Kabul wurde nach der Vertreibung der Taliban von ca. 1,5 Millionen Flüchtlingen, insbesondere bäuerlichen Familien aus dem paschtunischen Süden und Osten Afghanistans, die dort angesichts der Kriegsfolgen keine Existenzmöglichkeit mehr für sich sahen, geradezu überrannt (Gutachten Dr. Danesch vom 31. 5. 2005, Seite 12). Die dort tätigen Hilfsorganisationen können der Hilfesuchenden kaum Herr werden (Gutachten Dr. Danesch vom 31. 5. 2005, Seite 12). Sogar für junge Rückkehrer ist die Aussicht, Arbeit zu finden, angesichts einer Arbeitslosenquote von über 70 bis 80 Prozent gering. Selbst wenn man sich beispielsweise als Bauarbeiter verdingen kann, reicht der tägliche Verdienst von 3 bis 4 Dollar (120 bis 150 Afghani) nicht einmal für die täglichen Grundnahrungsmittel - Brot, Tee und Mehl - geschweige denn Miete oder Fahrgeld (Gutachten Dr. Danesch vom 31. 5. 2005, Seite 13).

Hiervon abgesehen wird die medizinische Versorgung vom Auswärtigen Amt als völlig unzureichend erachtet - selbst in Kabul sei keine hinreichende medizinische Versorgung gegeben (Lagebericht, a.a.O.; vgl. hierzu auch VG Frankfurt a. M., Urt. v. 29. 6. 2004 - 5 E 6407/03.A(V) -: Medizinische Versorgung ist auch in Kabul nahezu unmöglich) - sowie auf Seite 27 des Lageberichts vom 21. 6. 2005 ausgeführt, dass Afghanistan zu den Ländern mit der höchsten Kindersterblichkeit in der Welt zähle und die Lebenserwartung der afghanischen Bevölkerung etwa 45 Jahre betrage.

Das Überleben der Kläger ist darüber hinaus deswegen gefährdet, weil es Einzelnen in Afghanistan nicht möglich ist, sich den eigenen Lebensunterhalt zu verdienen (vgl. Bayerisches Verwaltungsgericht München, Urt. v. 25.11. 2003 - M 23 K 03.51400 -). Derzeit ist es Rückkehrern praktisch unmöglich, sich in Afghanistan eine Existenz aufzubauen (Gutachten Dr. Danesch vom 31. 5. 2005 S. 12).
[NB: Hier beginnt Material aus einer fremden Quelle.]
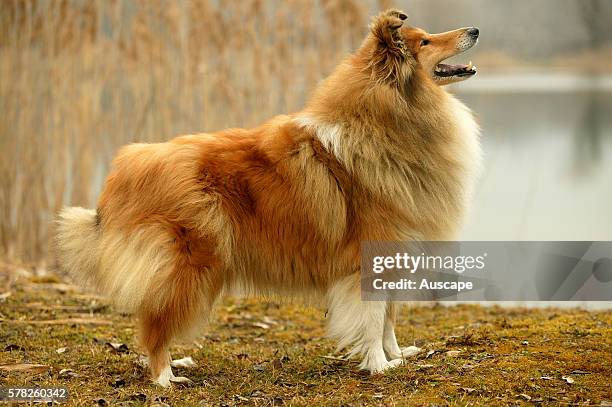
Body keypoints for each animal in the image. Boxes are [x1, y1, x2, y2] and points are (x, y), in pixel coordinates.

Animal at [57, 8, 480, 386]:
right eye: (425, 42)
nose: (474, 29)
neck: (384, 122)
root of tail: (125, 167)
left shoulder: (396, 251)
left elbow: (389, 316)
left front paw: (397, 355)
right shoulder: (370, 253)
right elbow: (373, 318)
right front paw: (379, 366)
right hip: (190, 266)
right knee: (153, 325)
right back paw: (166, 378)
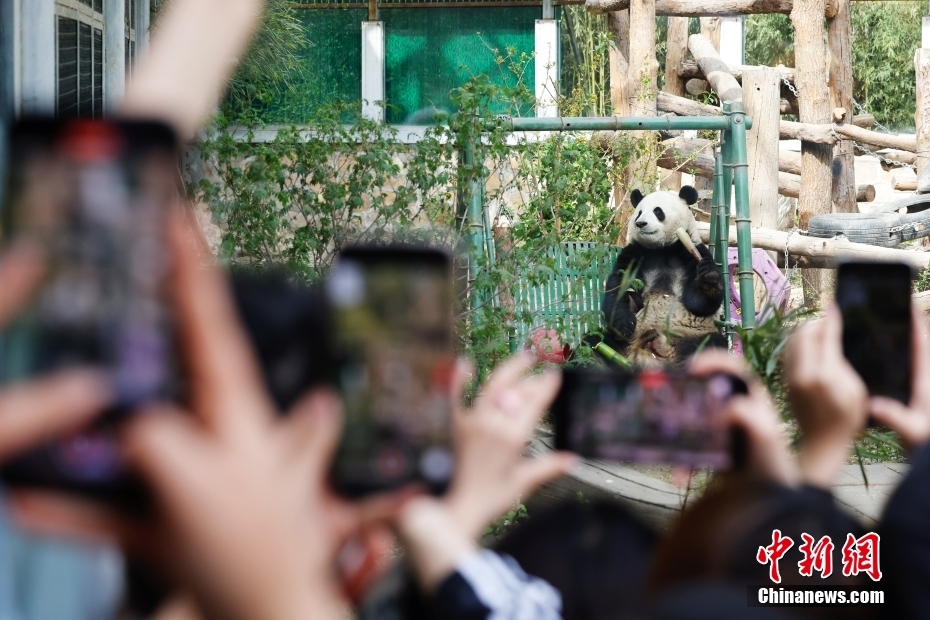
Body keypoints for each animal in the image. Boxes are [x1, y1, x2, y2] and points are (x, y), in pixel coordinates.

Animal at [600, 186, 728, 366]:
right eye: (639, 212)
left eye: (658, 211)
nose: (640, 223)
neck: (662, 248)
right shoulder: (635, 253)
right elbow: (620, 286)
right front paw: (624, 323)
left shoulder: (692, 250)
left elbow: (700, 303)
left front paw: (708, 278)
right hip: (619, 343)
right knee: (593, 346)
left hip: (693, 336)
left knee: (712, 347)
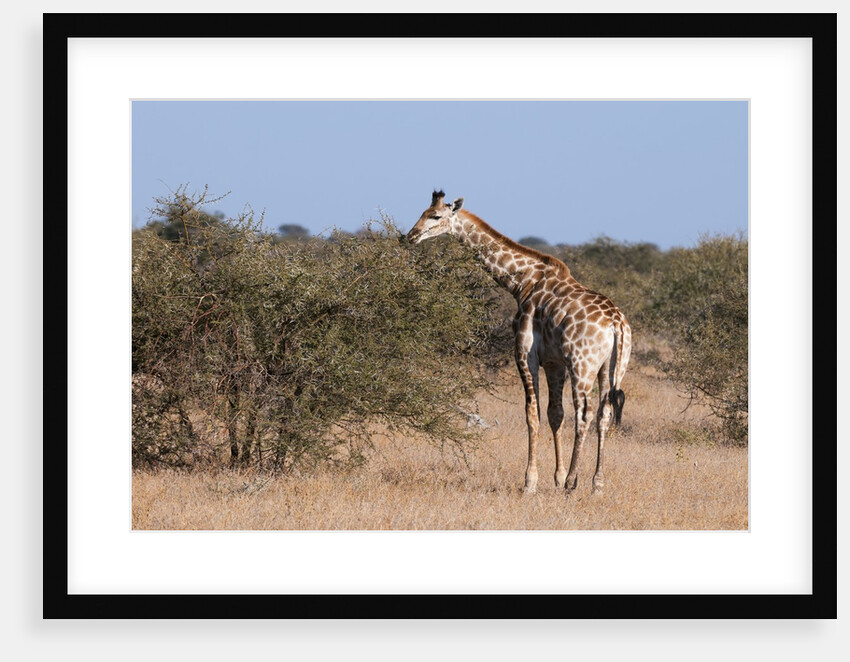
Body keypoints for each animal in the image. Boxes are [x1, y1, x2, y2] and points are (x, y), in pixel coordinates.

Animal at [406, 191, 631, 495]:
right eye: (422, 212)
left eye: (436, 216)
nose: (410, 236)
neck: (521, 282)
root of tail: (617, 324)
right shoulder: (555, 362)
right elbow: (555, 414)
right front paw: (557, 477)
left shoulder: (525, 354)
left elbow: (531, 414)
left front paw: (531, 482)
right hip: (611, 368)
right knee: (604, 414)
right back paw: (597, 484)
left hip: (582, 365)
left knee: (584, 414)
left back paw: (573, 482)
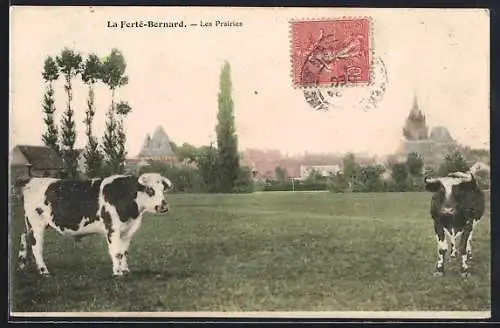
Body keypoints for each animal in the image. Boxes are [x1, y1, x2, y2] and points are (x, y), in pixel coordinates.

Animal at [15, 173, 174, 278]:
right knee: (36, 247)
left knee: (24, 238)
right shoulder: (112, 229)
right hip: (36, 224)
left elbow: (124, 252)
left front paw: (125, 270)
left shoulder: (127, 231)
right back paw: (43, 271)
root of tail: (31, 180)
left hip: (29, 224)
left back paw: (22, 265)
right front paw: (118, 273)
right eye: (150, 190)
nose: (164, 206)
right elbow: (116, 252)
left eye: (163, 189)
Eine Versorgung von Rückkehrern in Afghanistan, insbesondere auch in Kabul, ist nach den vorliegenden Erkenntnissen auch nicht ansatzweise sichergestellt. Eine ausreichende Mindestversorgung, um überhaupt überleben zu können, ist nach den ausführlich dargestellten Erkenntnissen allenfalls für Rückkehrer, die auf einen zur Hilfe bereiten Familienverband zurückgreifen können, einigermaßen sichergestellt (vgl. hierzu auch Lagebericht S. 27 letzter Absatz). Denn soziale Sicherungssysteme existieren in Afghanistan nicht (so ausdrücklich der Lagebericht des Auswärtigen Amtes vom 21. 6. 2005, S. 27), die soziale Absicherung wird vielmehr von Familienverbänden und -clans übernommen. Insbesondere Rückkehrer aus dem westlich geprägten Ausland stoßen auf große Schwierigkeiten (Lagebericht, S. 27; vgl. zur Situation der Flüchtlinge auch S. 28). Da Arbeit nicht vorhanden ist (vgl. die obigen Nachweise) und Hilfsleistungen von Hilfsorganisationen für Rückkehrer insbesondere aus dem europäischem Ausland in der Regel kaum erreichbar sind (vgl. Gutachten Dr. Danesch vom 31. 5. 2005, S. 12 letzter Absatz), ist ein Rückkehrer zwingend auf Hilfe von Angehörigen angewiesen. Für den Asylkläger, der keine Angehörigen in Kabul und dessen näherer Umgebung hat bzw. der dies glaubhaft machen kann, ist angesichts dessen, dass ansonsten keinerlei Existenzmöglichkeit besteht und die insofern entstehende Notlage im Falle einer zwangsweisen Rückführung lebensbedrohende Ausmaße annehmen würde (vgl. Gutachten Dr. Danesch vom 31. 5. 2005, S. 15), eine Rückkehr daher derzeit unzumutbar.